Exercise instructions:
Every line that contains the word "Left" should be copied from the records below.

[Stored dataset items]

┌──

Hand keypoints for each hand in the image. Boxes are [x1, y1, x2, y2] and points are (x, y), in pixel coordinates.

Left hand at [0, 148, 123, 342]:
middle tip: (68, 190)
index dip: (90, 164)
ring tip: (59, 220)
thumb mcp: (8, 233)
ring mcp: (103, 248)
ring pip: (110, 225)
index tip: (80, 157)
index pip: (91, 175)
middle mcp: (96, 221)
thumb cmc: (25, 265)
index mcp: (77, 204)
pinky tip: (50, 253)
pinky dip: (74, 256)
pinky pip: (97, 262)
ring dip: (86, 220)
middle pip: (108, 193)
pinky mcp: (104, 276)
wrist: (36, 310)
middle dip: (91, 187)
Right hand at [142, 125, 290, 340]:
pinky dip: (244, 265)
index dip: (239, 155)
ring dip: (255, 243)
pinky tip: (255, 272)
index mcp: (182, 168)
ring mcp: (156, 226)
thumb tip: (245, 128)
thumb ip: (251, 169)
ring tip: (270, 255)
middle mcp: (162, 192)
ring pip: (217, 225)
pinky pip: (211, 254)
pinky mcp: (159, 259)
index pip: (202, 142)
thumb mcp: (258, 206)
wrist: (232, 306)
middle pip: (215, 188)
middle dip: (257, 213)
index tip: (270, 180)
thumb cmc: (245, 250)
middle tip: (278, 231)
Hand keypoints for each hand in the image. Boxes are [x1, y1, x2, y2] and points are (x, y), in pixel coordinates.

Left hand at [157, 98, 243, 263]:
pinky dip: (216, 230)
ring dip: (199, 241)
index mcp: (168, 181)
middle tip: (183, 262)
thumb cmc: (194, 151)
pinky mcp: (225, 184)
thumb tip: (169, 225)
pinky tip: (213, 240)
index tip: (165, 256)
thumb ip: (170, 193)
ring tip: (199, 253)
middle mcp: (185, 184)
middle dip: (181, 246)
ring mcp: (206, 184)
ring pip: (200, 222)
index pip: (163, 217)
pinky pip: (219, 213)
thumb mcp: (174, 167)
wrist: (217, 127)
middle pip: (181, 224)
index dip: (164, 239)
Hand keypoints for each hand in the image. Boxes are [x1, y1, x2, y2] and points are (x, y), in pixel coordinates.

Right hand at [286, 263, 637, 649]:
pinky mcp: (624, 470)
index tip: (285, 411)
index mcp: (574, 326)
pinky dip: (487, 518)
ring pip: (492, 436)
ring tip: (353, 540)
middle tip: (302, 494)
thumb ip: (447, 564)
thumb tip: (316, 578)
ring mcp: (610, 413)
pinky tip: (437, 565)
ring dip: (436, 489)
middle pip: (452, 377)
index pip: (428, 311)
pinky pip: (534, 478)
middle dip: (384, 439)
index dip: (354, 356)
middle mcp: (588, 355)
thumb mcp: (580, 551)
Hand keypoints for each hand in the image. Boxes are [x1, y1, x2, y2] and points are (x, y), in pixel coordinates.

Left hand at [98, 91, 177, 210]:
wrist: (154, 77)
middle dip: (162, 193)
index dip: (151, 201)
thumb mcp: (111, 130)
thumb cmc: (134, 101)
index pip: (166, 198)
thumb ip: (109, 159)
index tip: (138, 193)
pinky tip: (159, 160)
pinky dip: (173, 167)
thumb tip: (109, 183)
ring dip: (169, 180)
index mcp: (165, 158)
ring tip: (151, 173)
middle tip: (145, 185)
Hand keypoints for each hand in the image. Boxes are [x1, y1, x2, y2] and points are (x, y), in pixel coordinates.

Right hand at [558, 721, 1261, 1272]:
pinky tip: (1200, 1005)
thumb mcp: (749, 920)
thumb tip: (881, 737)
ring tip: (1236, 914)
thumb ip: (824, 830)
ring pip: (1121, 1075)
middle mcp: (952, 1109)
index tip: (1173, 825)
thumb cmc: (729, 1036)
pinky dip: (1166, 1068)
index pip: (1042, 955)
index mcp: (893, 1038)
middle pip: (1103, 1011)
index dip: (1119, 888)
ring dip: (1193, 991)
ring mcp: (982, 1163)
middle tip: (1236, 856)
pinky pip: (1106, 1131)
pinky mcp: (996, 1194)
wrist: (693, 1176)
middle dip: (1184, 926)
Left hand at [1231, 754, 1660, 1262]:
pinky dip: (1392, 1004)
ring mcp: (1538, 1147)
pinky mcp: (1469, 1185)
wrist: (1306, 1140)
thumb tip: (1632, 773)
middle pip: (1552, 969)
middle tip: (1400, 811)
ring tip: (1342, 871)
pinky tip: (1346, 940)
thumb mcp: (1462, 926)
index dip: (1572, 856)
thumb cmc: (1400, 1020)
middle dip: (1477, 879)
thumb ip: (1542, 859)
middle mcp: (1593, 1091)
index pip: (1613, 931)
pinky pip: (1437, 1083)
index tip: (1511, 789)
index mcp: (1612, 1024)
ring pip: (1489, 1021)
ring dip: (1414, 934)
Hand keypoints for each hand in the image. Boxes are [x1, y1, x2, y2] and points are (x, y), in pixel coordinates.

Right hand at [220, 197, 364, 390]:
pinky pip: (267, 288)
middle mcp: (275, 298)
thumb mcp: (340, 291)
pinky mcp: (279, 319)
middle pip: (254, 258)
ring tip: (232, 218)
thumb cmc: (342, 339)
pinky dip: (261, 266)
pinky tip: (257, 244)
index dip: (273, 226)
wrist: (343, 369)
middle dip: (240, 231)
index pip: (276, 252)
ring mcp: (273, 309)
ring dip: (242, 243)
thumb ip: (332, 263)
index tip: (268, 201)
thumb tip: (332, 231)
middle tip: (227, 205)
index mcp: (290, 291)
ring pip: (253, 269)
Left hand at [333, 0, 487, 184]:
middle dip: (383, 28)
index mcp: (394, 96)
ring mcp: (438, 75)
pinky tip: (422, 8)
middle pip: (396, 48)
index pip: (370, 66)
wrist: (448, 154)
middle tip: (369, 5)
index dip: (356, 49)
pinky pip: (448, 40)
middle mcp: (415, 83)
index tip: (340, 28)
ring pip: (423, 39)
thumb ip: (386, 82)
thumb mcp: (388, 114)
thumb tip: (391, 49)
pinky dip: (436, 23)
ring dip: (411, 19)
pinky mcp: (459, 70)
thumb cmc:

└──

Problem solution:
Left hand at [0, 148, 123, 342]:
Left hand at [157, 98, 243, 263]:
Left hand at [98, 91, 177, 210]:
Left hand at [1231, 754, 1660, 1262]:
Left hand at [333, 0, 487, 184]:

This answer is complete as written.